Victor Hugo Lopes
O sociólogo francês Pierre Bourdieu diz que o princípio básico da seleção de notícias pelos jornalistas é a busca do sensacional, do espetacular. A escolha de uma realidade particular é construída sob a égide das categorias de percepção que são próprias dos jornalistas. Decorre daí um elemento significativo do campo dos jornalistas, que se interessam pelo excepcional ou, pelo menos, pelo que é excepcional para eles. A percepção sobre o que muitas vezes pode ser banal estruturou toda uma corrente de produção dentro do jornalismo, batizada de new jornalism, que procurava em fatos cotidianos conteúdo para suas reportagens, escritas com técnicas narrativas.
O conjunto de experiências adquiridas e internalizadas no campo do jornalismo constrói um tipo de filtro muito particular na interpretação e reconstrução da realidade. Ainda que se tenha a objetividade como princípio fundamental, a representação do real passa por percepções subjetivas que alteram o fato conforme a perspectiva do observador.
A produção no jornalismo é coletiva. Depende de uma rede de profissionais para que um fato seja percebido na realidade e transformado em notícia. Uma redação é divida em várias categorias: repórteres, redatores, fotógrafos, diagramadores, subeditores, editores, chefe de reportagem, pauteiro, rádio-escuta, editor-chefe e editorialista, conforme definição de Isabel Travancas. Neste espaço social – o das redações – há possibilidade de que conflitos aflorem – interinstitucionais e intrainstitucionais.
Bourdieu reconhece que o mundo dos jornalistas é dividido por conflitos, concorrências e hostilidades. Ainda assim, argumenta que os produtos jornalísticos são mais homogêneos do que se pensa. O francês aponta ainda que ninguém lê jornais como jornalistas que, por sua vez, tendem a pensar que todos lêem jornais. Assim, indica que para saber o que se deve dizer é preciso saber aquilo que foi dito por outros; essa lógica é o que permeia a homogeneidade da produção jornalística e o que leva à uma representação da realidade mais ou menos equivalente.

INSTRUÇÃO DADA 1 - Transcreva do texto sobre jornalismo o trecho que vai de "O conjunto de" até "interinstitucionais e intrainstitucionais.", inclusive.
INSTRUÇÃO DADA 2 - No texto sobre jornalismo, Bourdieu diz que o mundo dos jornalistas é dividido por certas coisas. Liste todas elas.
As entradas são um material independente do texto sobre jornalismo.

DADOS FORNECIDOS -
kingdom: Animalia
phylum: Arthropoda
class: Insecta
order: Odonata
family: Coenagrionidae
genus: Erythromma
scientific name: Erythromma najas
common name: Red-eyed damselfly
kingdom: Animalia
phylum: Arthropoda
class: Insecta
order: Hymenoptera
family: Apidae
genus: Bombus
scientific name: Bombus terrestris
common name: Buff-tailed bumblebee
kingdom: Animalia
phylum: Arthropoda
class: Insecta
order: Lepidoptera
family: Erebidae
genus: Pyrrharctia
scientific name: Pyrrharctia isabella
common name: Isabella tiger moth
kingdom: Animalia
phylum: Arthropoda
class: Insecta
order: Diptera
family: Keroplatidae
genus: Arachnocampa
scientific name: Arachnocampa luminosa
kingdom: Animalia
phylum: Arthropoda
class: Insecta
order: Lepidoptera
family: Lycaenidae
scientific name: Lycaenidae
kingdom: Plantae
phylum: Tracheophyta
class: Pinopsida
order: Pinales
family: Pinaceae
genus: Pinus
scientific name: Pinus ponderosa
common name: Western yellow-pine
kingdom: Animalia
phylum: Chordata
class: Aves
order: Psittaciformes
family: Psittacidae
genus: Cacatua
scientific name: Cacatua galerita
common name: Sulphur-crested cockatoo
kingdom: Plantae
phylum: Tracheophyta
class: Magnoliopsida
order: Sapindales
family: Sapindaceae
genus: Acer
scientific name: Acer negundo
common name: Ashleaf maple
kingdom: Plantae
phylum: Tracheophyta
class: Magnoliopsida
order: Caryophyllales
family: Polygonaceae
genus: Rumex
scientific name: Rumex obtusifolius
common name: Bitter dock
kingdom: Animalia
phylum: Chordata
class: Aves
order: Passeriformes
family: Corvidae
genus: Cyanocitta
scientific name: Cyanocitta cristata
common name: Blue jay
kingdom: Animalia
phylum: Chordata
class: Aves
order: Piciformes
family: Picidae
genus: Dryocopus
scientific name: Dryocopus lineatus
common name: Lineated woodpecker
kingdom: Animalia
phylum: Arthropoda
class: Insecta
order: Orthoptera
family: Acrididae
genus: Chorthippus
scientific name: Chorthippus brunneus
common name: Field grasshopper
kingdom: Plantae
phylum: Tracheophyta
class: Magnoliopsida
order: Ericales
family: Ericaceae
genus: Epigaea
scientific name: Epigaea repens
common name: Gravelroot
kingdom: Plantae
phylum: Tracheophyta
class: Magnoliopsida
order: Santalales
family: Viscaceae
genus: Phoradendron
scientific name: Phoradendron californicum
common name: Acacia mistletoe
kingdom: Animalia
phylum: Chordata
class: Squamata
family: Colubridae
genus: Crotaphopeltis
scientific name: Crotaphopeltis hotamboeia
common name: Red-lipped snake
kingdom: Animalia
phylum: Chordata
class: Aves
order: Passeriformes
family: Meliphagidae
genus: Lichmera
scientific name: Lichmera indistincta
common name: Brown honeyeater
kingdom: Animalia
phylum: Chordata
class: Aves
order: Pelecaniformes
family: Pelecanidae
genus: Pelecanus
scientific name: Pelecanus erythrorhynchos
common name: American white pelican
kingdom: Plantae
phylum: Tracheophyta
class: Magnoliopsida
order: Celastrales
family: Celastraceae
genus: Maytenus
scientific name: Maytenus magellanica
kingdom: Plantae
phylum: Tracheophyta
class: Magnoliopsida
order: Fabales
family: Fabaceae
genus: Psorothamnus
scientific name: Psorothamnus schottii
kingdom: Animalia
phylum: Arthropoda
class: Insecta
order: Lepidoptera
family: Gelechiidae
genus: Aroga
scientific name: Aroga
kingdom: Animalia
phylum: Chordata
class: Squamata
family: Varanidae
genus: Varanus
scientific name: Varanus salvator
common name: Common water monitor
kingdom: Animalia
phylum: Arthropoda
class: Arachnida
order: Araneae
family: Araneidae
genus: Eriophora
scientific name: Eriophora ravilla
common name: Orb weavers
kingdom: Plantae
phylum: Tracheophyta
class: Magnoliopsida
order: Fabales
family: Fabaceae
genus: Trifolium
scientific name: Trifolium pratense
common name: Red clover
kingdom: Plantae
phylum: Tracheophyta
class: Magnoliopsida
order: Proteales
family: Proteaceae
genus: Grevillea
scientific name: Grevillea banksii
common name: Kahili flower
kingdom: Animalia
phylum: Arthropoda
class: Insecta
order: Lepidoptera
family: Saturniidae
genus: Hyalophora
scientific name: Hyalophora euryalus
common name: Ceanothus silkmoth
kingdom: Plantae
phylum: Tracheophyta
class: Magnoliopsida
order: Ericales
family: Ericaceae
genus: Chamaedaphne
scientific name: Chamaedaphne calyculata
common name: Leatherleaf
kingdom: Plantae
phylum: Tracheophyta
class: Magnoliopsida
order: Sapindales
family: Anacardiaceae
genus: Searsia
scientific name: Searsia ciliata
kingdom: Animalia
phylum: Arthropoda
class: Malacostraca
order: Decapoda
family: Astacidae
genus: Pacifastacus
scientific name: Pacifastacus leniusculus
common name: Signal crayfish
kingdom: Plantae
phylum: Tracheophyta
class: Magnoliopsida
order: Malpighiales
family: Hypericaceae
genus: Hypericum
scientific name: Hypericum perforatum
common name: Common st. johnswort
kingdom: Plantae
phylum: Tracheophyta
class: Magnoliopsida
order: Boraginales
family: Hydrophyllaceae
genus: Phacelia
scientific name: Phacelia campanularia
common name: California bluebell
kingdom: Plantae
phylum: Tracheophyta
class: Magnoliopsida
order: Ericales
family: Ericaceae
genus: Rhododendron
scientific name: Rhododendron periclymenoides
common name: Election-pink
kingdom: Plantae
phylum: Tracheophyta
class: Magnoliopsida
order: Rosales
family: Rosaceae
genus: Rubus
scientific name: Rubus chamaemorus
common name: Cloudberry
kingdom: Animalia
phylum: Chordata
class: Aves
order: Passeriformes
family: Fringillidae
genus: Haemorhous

RESULTADO DA TAREFA 1 -
O conjunto de experiências adquiridas e internalizadas no campo do jornalismo constrói um tipo de filtro muito particular na interpretação e reconstrução da realidade. Ainda que se tenha a objetividade como princípio fundamental, a representação do real passa por percepções subjetivas que alteram o fato conforme a perspectiva do observador.
A produção no jornalismo é coletiva. Depende de uma rede de profissionais para que um fato seja percebido na realidade e transformado em notícia. Uma redação é divida em várias categorias: repórteres, redatores, fotógrafos, diagramadores, subeditores, editores, chefe de reportagem, pauteiro, rádio-escuta, editor-chefe e editorialista, conforme definição de Isabel Travancas. Neste espaço social – o das redações – há possibilidade de que conflitos aflorem – interinstitucionais e intrainstitucionais.

RESULTADO DA TAREFA 2 -
- conflitos
- concorrências
- hostilidades